The method assumes a "fixed Flux architecture + targeted modifications" premise, and the gains of the four modules are verified on this specific Flux F16 VAE backbone; generalizability to other DiT backbones has not been fully explored.
The sensitivity of multiple hyperparameters (e.g., YaRN's \(\alpha, \beta\), Huber's \(c_{\min}/c_{\max}/\gamma/\beta\), SACL's high-noise threshold and top 5% ratio) is not systematically analyzed in the main text, meaning reproduction might require additional tuning.

vs. Training-free high-resolution scaling (ScaleCrafter / FouriScale / HiDiffusion): These methods modify inference-time computations (window attention, Fourier low-pass guidance) to upscale 1K models to 4K without retraining, but they largely retain the original positional scheme, solving multi-AR extrapolation stability only halfway. UltraFlux directly performs native 4K training and modifies the positional encoding to address extrapolation fundamentally.
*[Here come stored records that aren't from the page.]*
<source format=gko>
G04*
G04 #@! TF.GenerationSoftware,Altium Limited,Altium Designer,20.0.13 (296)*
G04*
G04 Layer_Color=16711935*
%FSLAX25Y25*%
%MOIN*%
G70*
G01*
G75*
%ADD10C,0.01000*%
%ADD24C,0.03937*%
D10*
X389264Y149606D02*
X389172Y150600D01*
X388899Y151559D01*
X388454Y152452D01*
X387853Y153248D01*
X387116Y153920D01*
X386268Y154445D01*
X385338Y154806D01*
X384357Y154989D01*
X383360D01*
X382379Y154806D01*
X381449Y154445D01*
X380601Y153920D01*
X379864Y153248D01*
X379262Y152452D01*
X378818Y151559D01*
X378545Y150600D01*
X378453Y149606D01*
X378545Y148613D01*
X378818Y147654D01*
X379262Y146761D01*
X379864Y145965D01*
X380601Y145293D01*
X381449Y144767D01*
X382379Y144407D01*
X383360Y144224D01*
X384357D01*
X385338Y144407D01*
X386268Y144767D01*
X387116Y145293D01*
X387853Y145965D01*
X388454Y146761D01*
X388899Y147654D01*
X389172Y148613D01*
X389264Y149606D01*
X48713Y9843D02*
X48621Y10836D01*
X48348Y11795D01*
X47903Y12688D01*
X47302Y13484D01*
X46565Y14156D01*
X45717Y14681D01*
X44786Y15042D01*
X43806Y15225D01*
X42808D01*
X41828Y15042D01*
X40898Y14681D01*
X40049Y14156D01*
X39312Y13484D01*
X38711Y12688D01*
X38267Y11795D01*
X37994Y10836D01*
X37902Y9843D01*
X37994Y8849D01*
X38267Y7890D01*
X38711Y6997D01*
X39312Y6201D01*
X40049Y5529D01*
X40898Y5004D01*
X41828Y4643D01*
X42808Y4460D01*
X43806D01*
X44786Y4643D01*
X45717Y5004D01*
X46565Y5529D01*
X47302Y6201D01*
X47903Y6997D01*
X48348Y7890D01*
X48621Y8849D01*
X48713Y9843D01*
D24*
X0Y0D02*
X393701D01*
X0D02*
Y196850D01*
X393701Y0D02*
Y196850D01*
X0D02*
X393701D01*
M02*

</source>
vs. Lightweight adaptation (LSRNA / Self-Cascade): These methods use latent-space super-resolution or self-cascading to sharpen details post-hoc on fixed backbones, reducing the cost of high-res transfer. However, as post-processing adapters, they do not resolve the fundamental trade-off between VAE compression and 4K reconstruction fidelity. UltraFlux tackles this trade-off directly via VAE post-training.
vs. Native 4K training (Diffusion-4K / Sana / PixArt-Σ): They demonstrate that carefully designed backbones make 4K training feasible, but often treat spatial robustness, VAE compression, and loss design as independent choices. UltraFlux optimizes them jointly and couples them with a larger, multi-AR, metadata-enriched corpus.
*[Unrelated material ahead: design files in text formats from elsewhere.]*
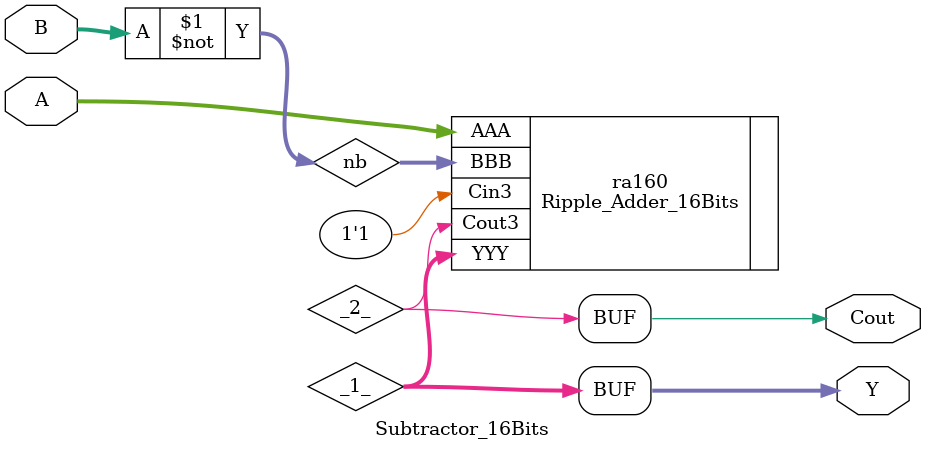
<source format=v>
/* Generated by Yosys 0.18+40 (git sha1 42721b6a1, clang 10.0.0-4ubuntu1 -fPIC -Os) */

module Subtractor_16Bits(A, B, Y, Cout);
  wire [15:0] _0_;
  wire [15:0] _1_;
  wire _2_;
  input [15:0] A;
  wire [15:0] A;
  input [15:0] B;
  wire [15:0] B;
  output Cout;
  wire Cout;
  output [15:0] Y;
  wire [15:0] Y;
  wire [15:0] nb;
  assign _0_ = ~ B;
  Ripple_Adder_16Bits ra160 (
    .AAA(A),
    .BBB(nb),
    .Cin3(1'h1),
    .Cout3(_2_),
    .YYY(_1_)
  );
  assign nb = _0_;
  assign Y = _1_;
  assign Cout = _2_;
endmodule

</source>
vs. Diffusion-4K's wavelet loss: This work further introduces Pseudo-Huber robustness, SNR-adaptive thresholds, and Min-SNR time-rebalancing in the wavelet space, specifically addressing the issue where large, heavy-tailed high-frequency residuals are over-penalized by standard quadratic loss.

Rating¶

Novelty: ⭐⭐⭐⭐ While individual components are mostly adapted or combined from existing concepts (YaRN, wavelet loss, aesthetic post-training), the holistic perspective of "data-model co-design to cure coupled failures" and their systematic integration is a solid contribution.
Experimental Thoroughness: ⭐⭐⭐⭐⭐ It includes diverse evaluations spanning square/multi-AR/extreme-wide resolutions, dual-line comparisons against open-source and closed-source models, step-by-step ablations, and VLM preference evaluations. The numerical data and tables are highly consistent.
Writing Quality: ⭐⭐⭐⭐ Clear diagnostic process, complete formulas, and concrete motivations. A few symbols (e.g., subscripts) are slightly messy due to PDF extraction, but the logical flow is solid.
Value: ⭐⭐⭐⭐⭐ With the promise of open-sourcing data, weights, and code, this work provides a valuable, end-to-end reproducible recipe and a large-scale dataset for the native 4K multi-AR text-to-image community.